:: PROVIDED PASSAGE
11:37 am on Jul 29, 2009 (gmt 0)

10+ Year Member



I'm having trouble inserting () and ' in MYSQL. Here's some examples:

INSERT INTO database (something) VALUES ('The Pineapple Express directed by David Gordon Green stars Seth Rogan James Franco and Danny R. McBride. ; ; Lazy stoner Dale Denton (Seth Rogen) has only one reason to visit his equally lazy dealer Saul Silver (James Franco's): to purchase weed specifically a rare new strain called Pineapple Express. ; ; But when Dale becomes the only witness to a murder by a crooked cop (Rosie Perez) and the city's most dangerous drug lord (Gary Cole) he panics and dumps his roach of Pineapple Express at the scene. But the weed is so rare that it can be traced back Saul. Dale and Saul have to run for their lives as the bad guys are hot on their trail! All aboard the Pineapple Express.')

Can someone please remind me what the correct way to insert:

'
"
)

So that it doesn't cause errors?
::::
:: MATERIAL SUPPLIED
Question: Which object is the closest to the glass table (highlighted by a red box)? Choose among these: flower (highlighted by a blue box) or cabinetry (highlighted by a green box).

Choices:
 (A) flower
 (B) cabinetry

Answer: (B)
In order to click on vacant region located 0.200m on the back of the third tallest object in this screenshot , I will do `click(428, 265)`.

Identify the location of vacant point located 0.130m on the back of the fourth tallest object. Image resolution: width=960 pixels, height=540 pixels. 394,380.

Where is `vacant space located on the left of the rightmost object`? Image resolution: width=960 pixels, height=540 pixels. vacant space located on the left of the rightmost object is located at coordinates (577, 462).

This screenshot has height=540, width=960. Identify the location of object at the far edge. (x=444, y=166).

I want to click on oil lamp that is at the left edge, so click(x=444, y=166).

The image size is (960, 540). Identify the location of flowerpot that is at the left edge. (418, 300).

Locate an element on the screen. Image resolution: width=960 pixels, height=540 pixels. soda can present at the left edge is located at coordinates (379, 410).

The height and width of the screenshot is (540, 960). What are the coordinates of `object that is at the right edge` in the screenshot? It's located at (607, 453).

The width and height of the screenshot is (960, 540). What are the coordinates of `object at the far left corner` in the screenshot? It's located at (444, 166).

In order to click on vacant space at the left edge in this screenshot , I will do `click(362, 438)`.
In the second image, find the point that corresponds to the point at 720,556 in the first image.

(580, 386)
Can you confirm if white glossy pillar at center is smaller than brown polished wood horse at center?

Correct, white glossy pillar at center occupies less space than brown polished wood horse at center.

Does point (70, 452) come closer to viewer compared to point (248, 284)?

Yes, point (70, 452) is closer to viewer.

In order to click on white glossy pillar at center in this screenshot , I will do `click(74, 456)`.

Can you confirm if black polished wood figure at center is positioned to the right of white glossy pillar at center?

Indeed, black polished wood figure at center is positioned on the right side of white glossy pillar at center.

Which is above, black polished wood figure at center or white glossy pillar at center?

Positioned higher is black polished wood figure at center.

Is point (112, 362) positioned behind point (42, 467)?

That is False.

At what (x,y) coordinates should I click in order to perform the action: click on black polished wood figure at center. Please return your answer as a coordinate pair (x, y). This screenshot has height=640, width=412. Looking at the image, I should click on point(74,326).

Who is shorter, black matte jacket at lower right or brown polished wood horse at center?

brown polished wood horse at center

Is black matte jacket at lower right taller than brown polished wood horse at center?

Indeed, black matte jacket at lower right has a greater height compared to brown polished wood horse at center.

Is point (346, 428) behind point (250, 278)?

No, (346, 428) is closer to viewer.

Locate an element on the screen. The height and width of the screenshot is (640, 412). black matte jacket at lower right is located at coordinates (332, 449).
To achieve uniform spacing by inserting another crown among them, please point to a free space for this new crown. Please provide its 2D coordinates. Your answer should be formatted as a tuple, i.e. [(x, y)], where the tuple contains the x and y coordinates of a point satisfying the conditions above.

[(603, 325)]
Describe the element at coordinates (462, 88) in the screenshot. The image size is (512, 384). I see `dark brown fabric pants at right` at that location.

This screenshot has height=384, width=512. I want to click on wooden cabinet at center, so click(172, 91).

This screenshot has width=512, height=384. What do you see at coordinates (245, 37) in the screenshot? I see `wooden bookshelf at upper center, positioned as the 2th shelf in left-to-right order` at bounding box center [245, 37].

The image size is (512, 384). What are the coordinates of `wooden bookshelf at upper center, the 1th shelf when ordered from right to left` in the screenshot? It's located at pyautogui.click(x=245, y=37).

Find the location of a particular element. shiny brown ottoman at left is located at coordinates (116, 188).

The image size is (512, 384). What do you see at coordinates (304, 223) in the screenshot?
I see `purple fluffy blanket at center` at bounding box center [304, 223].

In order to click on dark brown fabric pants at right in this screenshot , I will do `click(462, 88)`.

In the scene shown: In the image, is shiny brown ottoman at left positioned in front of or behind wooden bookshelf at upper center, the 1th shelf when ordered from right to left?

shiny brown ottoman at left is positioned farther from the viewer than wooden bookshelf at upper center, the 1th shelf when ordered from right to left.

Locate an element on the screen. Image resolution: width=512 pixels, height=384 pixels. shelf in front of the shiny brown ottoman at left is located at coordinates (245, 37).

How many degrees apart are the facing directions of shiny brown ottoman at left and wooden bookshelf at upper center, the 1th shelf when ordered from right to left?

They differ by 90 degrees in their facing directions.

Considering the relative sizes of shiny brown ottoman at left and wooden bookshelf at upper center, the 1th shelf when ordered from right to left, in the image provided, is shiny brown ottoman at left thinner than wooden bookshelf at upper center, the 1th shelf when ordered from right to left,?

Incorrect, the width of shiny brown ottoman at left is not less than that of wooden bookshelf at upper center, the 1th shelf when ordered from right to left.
::::
§ **PROBLEMS AND TASKS**
• A. Please return the part of the MySQL forum post from "10+ Year Member" up to and including "the Pineapple Express.')", copied word for word.
• B. Answer these from the MySQL forum post:
(i) At what time and on what date was the post made?
(ii) In the movie description inside the INSERT statement, who plays the crooked cop?
(iii) Which three characters does the poster ask how to insert correctly?
• C. Continue the MySQL forum post from where it stops.

§ **REPLIES**
• A.
10+ Year Member



I'm having trouble inserting () and ' in MYSQL. Here's some examples:

INSERT INTO database (something) VALUES ('The Pineapple Express directed by David Gordon Green stars Seth Rogan James Franco and Danny R. McBride. ; ; Lazy stoner Dale Denton (Seth Rogen) has only one reason to visit his equally lazy dealer Saul Silver (James Franco's): to purchase weed specifically a rare new strain called Pineapple Express. ; ; But when Dale becomes the only witness to a murder by a crooked cop (Rosie Perez) and the city's most dangerous drug lord (Gary Cole) he panics and dumps his roach of Pineapple Express at the scene. But the weed is so rare that it can be traced back Saul. Dale and Saul have to run for their lives as the bad guys are hot on their trail! All aboard the Pineapple Express.')

• B.
(i) 11:37 am on Jul 29, 2009 (gmt 0)
(ii) Rosie Perez
(iii) ' (single quote), " (double quote), and ) (closing parenthesis)

• C.
Thanks!

Tom

jatar_k

12:10 pm on Jul 29, 2009 (gmt 0)

WebmasterWorld Administrator 10+ Year Member



for any quote inside something that's quoted with the same you put a \ before it

'...crooked cop (Rosie Perez) and the city\'s most dangerous drug lord...'

the ( or ) shouldn't make any difference unless you forgot to quote around the string they are in

whoisgregg

12:56 pm on Jul 29, 2009 (gmt 0)

WebmasterWorld Senior Member 10+ Year Member



You can use mysql_real_escape_string() [php.net] to automatically escape the quotes. :)

andrewsmd

1:43 pm on Jul 29, 2009 (gmt 0)

WebmasterWorld Senior Member 10+ Year Member



I also think that '' (two single quotes) will be parsed as a single ' within the string in mysql. I would follow whoisgregg's advice though. mysql_real_escape is the way to go.

rocknbil

5:18 pm on Jul 29, 2009 (gmt 0)

WebmasterWorld Senior Member 10+ Year Member



In the course of multiple development, I often encounter situations where an application must be ported to Perl, or vice versa.

Although prebuilt PHP functions are the method of choice, to avoid nit-picking over select statements, which are often objects in a function/sub, I use andrew's method.

insert into table (fields...) values ('one''s', 'two''s'....)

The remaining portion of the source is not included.